At Clinical Skills Pro we know that the MRCP PACES is the final and toughest part of the postgraduate examination series you must pass to gain entry to the prestigious Royal College of Physicians. It is designed to test the clinical knowledge and skills of junior doctors who hope to enter higher specialist training in hospital medicine, and forms one of the hardest obstacles on the path to becoming a hospital consultant.
Aside from being a necessary career hurdle, passing the MRCP is a prestigious professional award with international recognition as a marker of clinical excellence.
Walking into the exam room for the first time can be daunting. In this we are discussing what the examiners will be looking for in your presentation on each station.
Physical examination: Demonstrate correct, thorough, systematic (or focused in Station 5 encounters), appropriate, fluent, and professional technique of physical examination
Identifying physical signs: Identify physical signs correctly, and not find physical signs that are not present.
Clinical communication skills: Elicit a clinical history relevant to the patient’s complaints, in a systematic, thorough (or focused in Station 5 encounters), fluent and professional manner. Explain relevant clinical information in an accurate, clear, structured, comprehensive, fluent and professional manner.
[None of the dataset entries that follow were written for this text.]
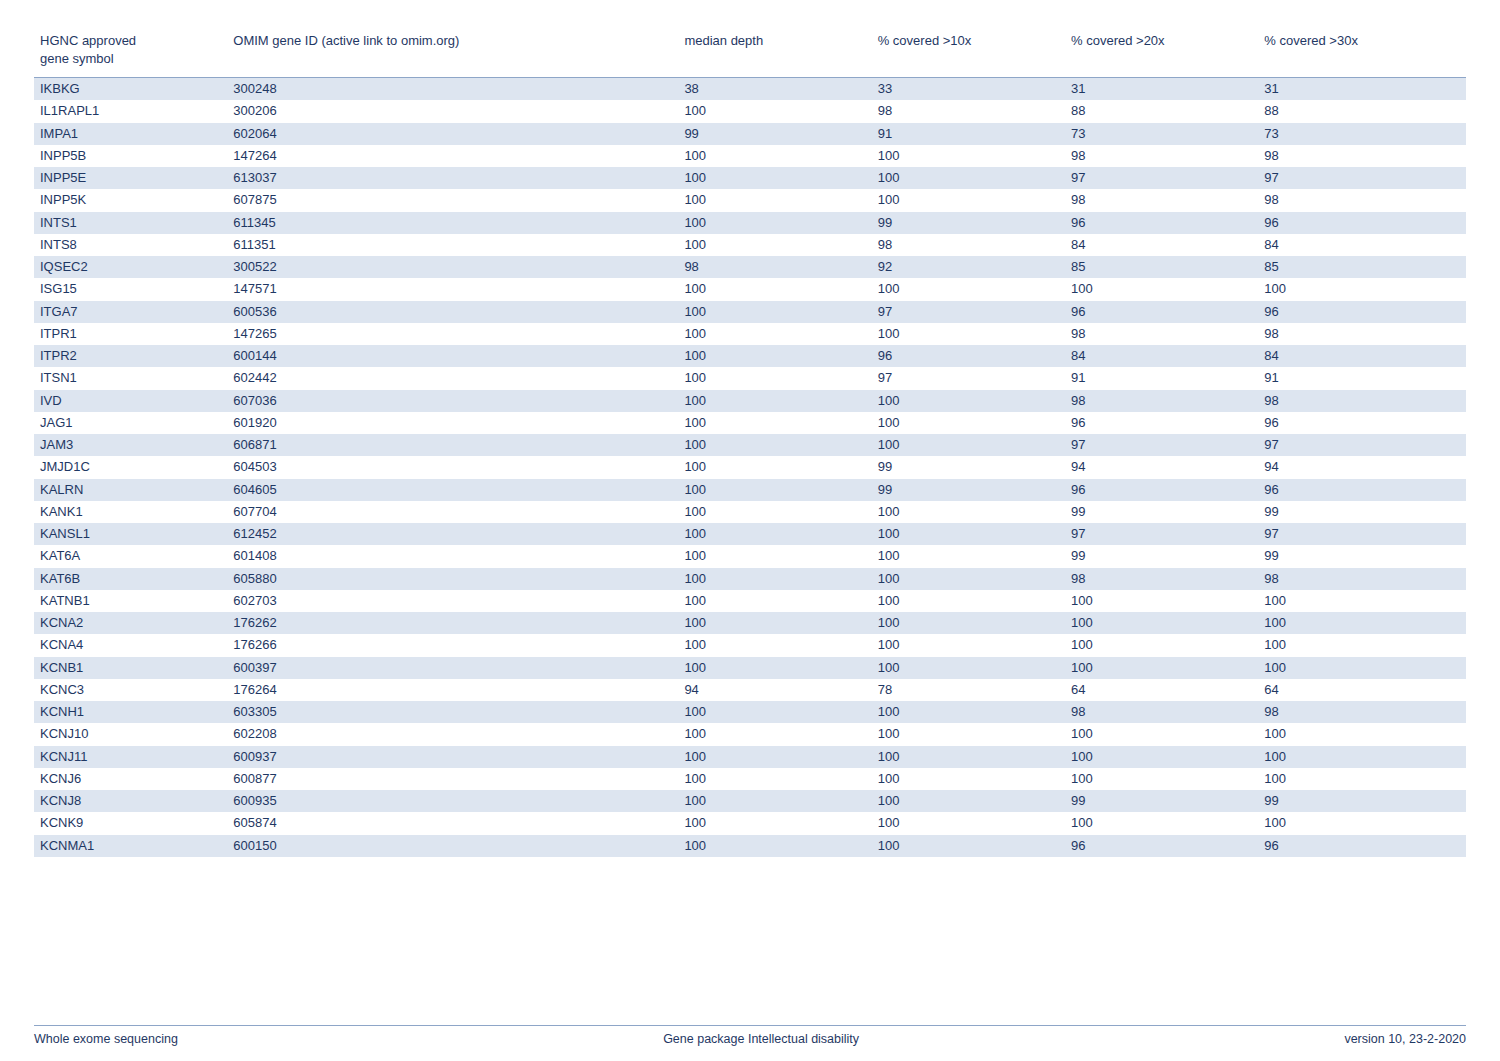| HGNC approved gene symbol | OMIM gene ID (active link to omim.org) | median depth | % covered >10x | % covered >20x | % covered >30x |
| --- | --- | --- | --- | --- | --- |
| IKBKG | 300248 | 38 | 33 | 31 | 31 |
| IL1RAPL1 | 300206 | 100 | 98 | 88 | 88 |
| IMPA1 | 602064 | 99 | 91 | 73 | 73 |
| INPP5B | 147264 | 100 | 100 | 98 | 98 |
| INPP5E | 613037 | 100 | 100 | 97 | 97 |
| INPP5K | 607875 | 100 | 100 | 98 | 98 |
| INTS1 | 611345 | 100 | 99 | 96 | 96 |
| INTS8 | 611351 | 100 | 98 | 84 | 84 |
| IQSEC2 | 300522 | 98 | 92 | 85 | 85 |
| ISG15 | 147571 | 100 | 100 | 100 | 100 |
| ITGA7 | 600536 | 100 | 97 | 96 | 96 |
| ITPR1 | 147265 | 100 | 100 | 98 | 98 |
| ITPR2 | 600144 | 100 | 96 | 84 | 84 |
| ITSN1 | 602442 | 100 | 97 | 91 | 91 |
| IVD | 607036 | 100 | 100 | 98 | 98 |
| JAG1 | 601920 | 100 | 100 | 96 | 96 |
| JAM3 | 606871 | 100 | 100 | 97 | 97 |
| JMJD1C | 604503 | 100 | 99 | 94 | 94 |
| KALRN | 604605 | 100 | 99 | 96 | 96 |
| KANK1 | 607704 | 100 | 100 | 99 | 99 |
| KANSL1 | 612452 | 100 | 100 | 97 | 97 |
| KAT6A | 601408 | 100 | 100 | 99 | 99 |
| KAT6B | 605880 | 100 | 100 | 98 | 98 |
| KATNB1 | 602703 | 100 | 100 | 100 | 100 |
| KCNA2 | 176262 | 100 | 100 | 100 | 100 |
| KCNA4 | 176266 | 100 | 100 | 100 | 100 |
| KCNB1 | 600397 | 100 | 100 | 100 | 100 |
| KCNC3 | 176264 | 94 | 78 | 64 | 64 |
| KCNH1 | 603305 | 100 | 100 | 98 | 98 |
| KCNJ10 | 602208 | 100 | 100 | 100 | 100 |
| KCNJ11 | 600937 | 100 | 100 | 100 | 100 |
| KCNJ6 | 600877 | 100 | 100 | 100 | 100 |
| KCNJ8 | 600935 | 100 | 100 | 99 | 99 |
| KCNK9 | 605874 | 100 | 100 | 100 | 100 |
| KCNMA1 | 600150 | 100 | 100 | 96 | 96 |
Whole exome sequencing
Gene package Intellectual disability
version 10, 23-2-2020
Differential diagnosis: Create a sensible differential diagnosis for a patient that the candidate has personally clinically assessed.
Clinical judgement: Select or negotiate a sensible and appropriate management plan for a patient, relative or clinical situation. Select appropriate investigations or treatments for a patient that the candidate has personally clinically assessed. Apply clinical knowledge, including knowledge of law and ethics, to the case.
Managing patients’ concerns: Seek, detect, acknowledge and address patients’ or relatives’ concerns.
Listen to a patient or relative, confirm their understanding of the matter under discussion and demonstrate empathy.
Maintaining patient welfare: Treat a patient or relative respectfully and sensitively and in a manner that ensures their comfort, safety and dignity.
This is what the examiners are expecting of you. It is not just a case of knowing all the physical signs of the condition but being able to interact empathetically and professionally with the patient and the examiners.